While your lifestyle choices can protect you from chronic disease, you may discover you have a genetic predisposition for certain conditions. If you're in this category, you need to be especially diligent.
Patrice Lindsay, Ph.D., director of health systems change for Heart & Stroke, based in Toronto, recommended diligent monitoring of your blood levels. These tests should be performed at your annual physical. Like any other chronic disease, catching these changes in levels earlier can help prevent degenerative effects.

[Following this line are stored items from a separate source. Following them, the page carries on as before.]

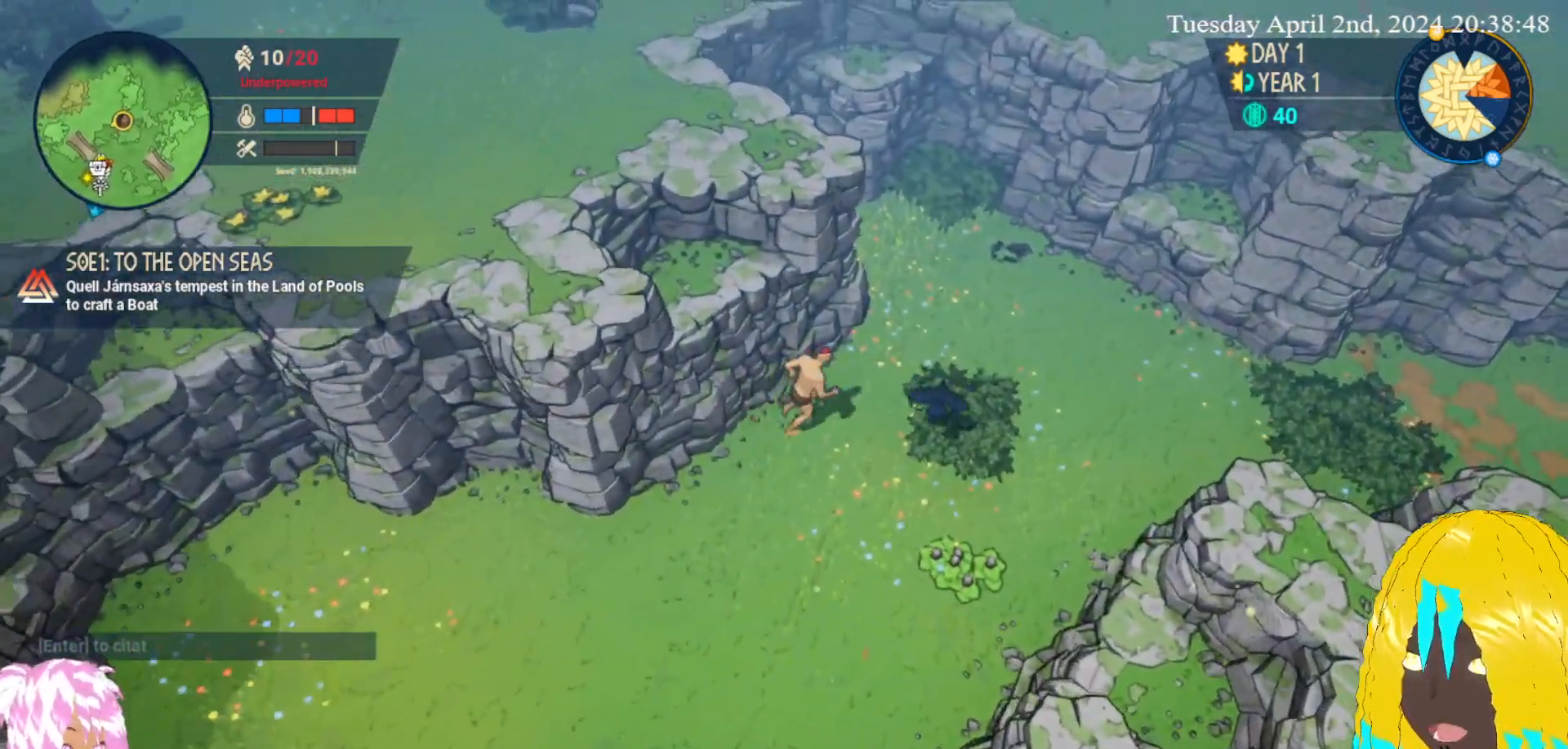
{"buttons": [], "left_stick": "up-right", "right_stick": "center", "events": []}
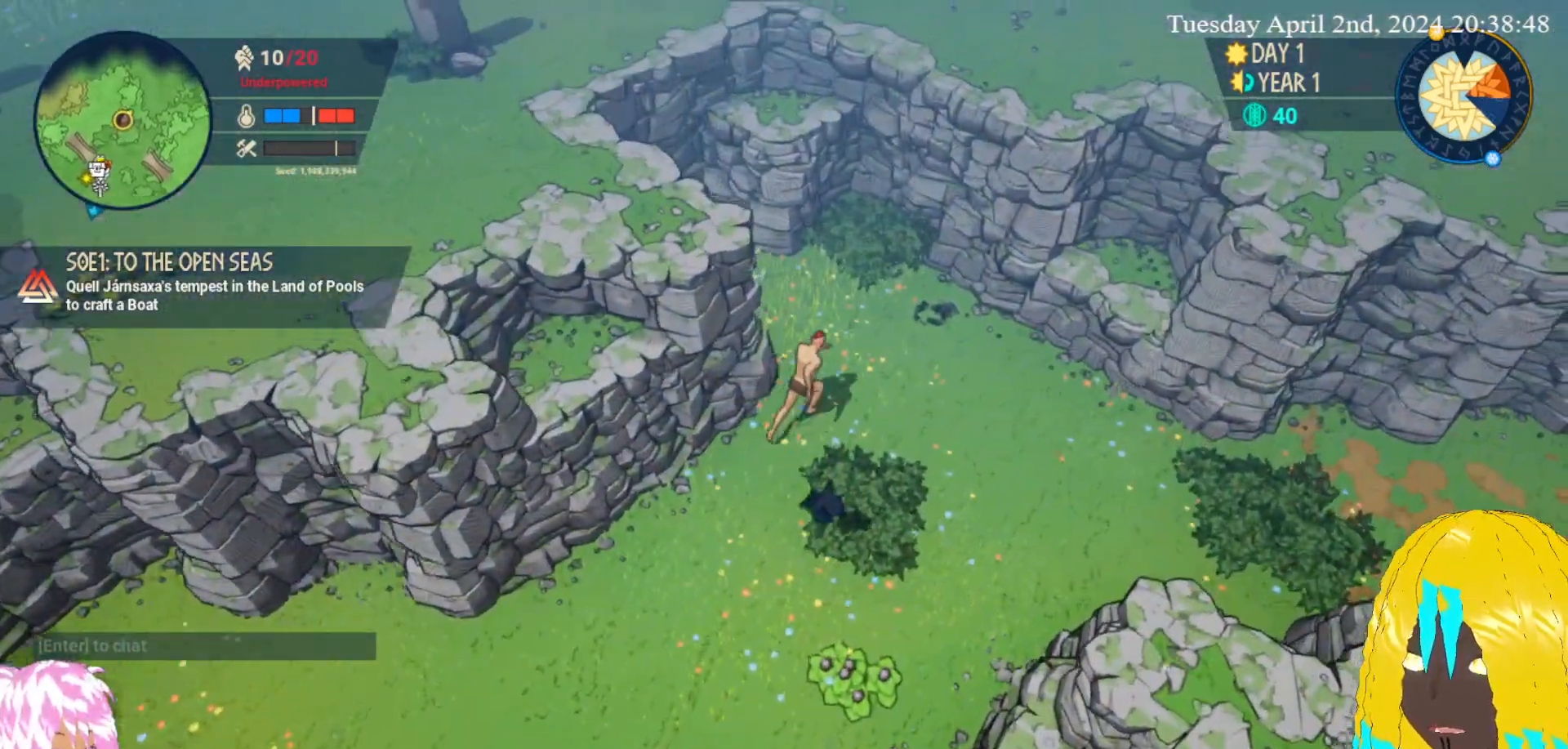
{"buttons": ["CROSS"], "left_stick": "up-right", "right_stick": "center", "events": [[433, "CROSS", "down"]]}
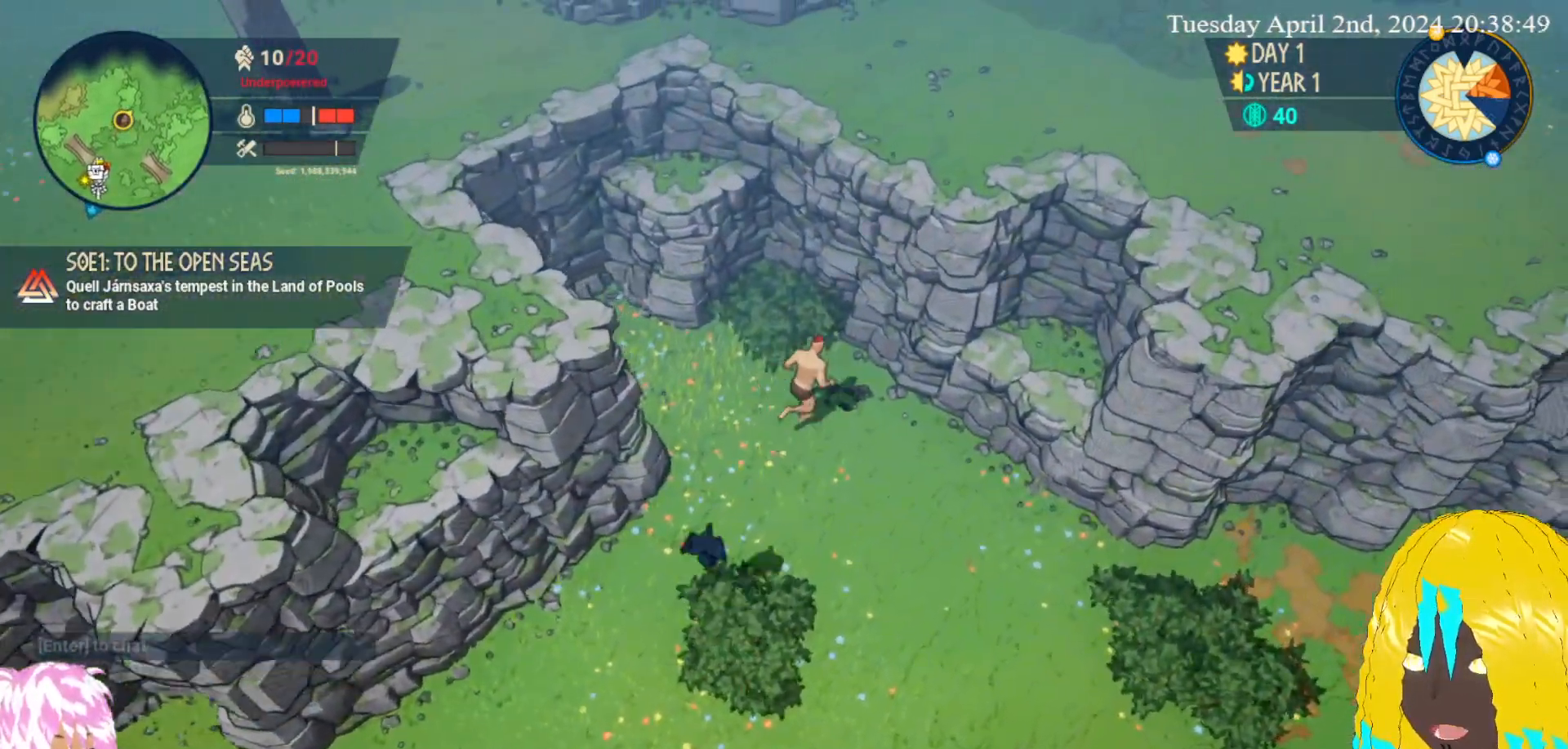
{"buttons": [], "left_stick": "down-left", "right_stick": "center", "events": [[50, "CROSS", "up"], [100, "CROSS", "down"], [117, "left_stick", "down-right"], [200, "left_stick", "down"], [233, "CROSS", "up"], [417, "left_stick", "down-left"]]}
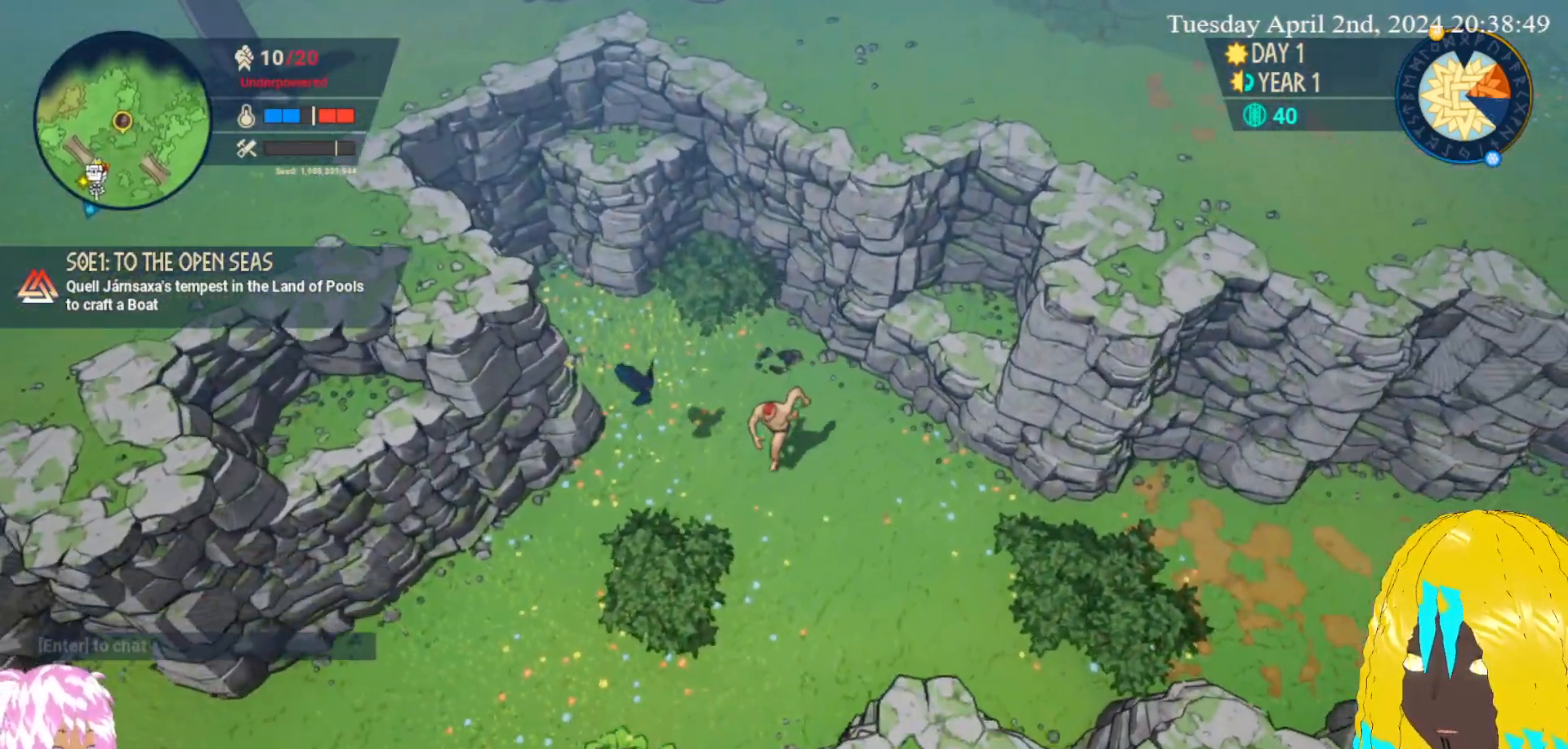
{"buttons": [], "left_stick": "down-left", "right_stick": "center", "events": []}
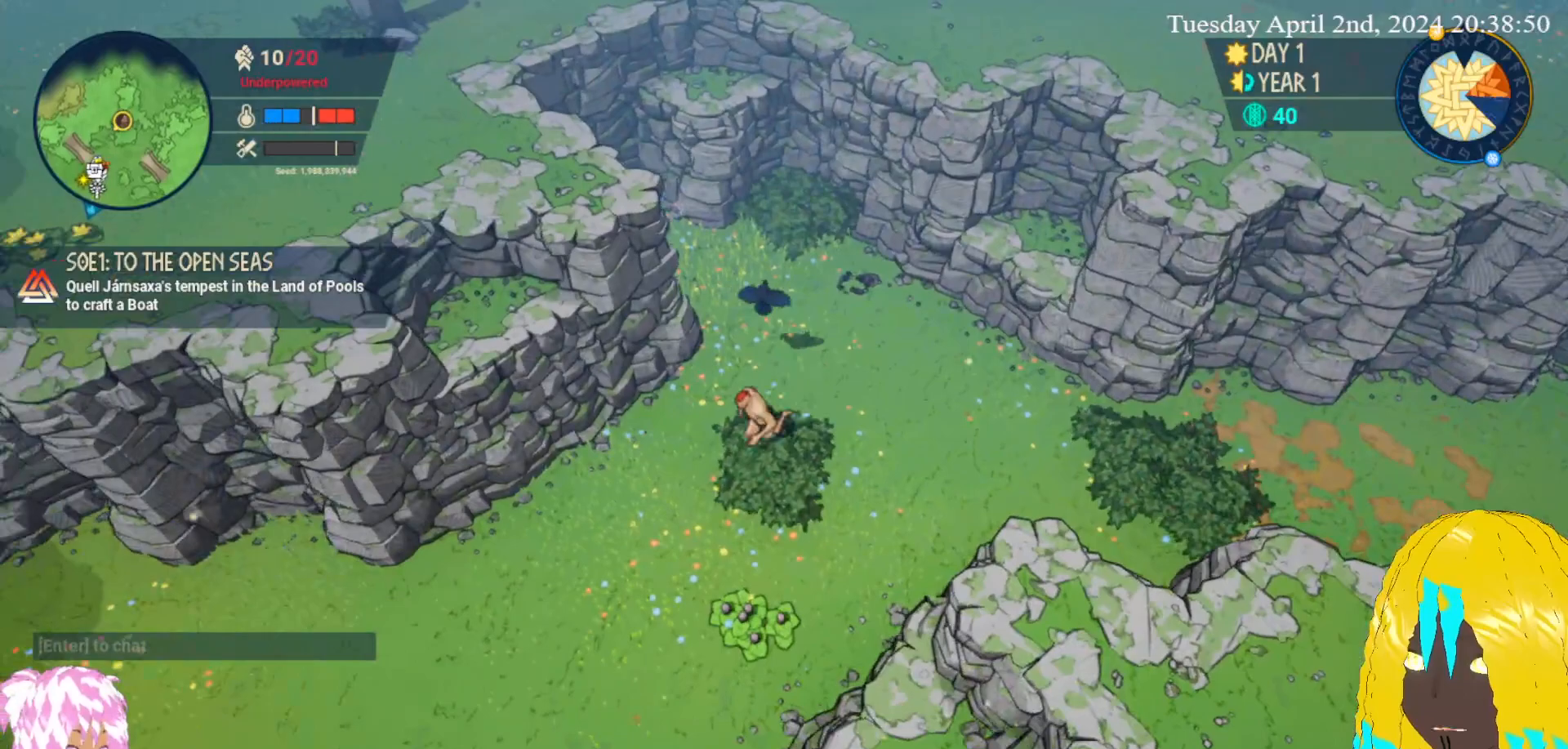
{"buttons": [], "left_stick": "down-left", "right_stick": "center", "events": []}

"Genetics is definitely a factor, but when we monitor those with genetic predisposition and can get them to manage their lifestyle, we can prevent the occurrence of high blood pressure, heart disease, stroke or heart attack," she said.
The prospect of altering your life to manage a chronic condition can be stressful, but taking care of yourself ensures you're reducing the risk of chronic health conditions, so you can be happier and healthier and live longer.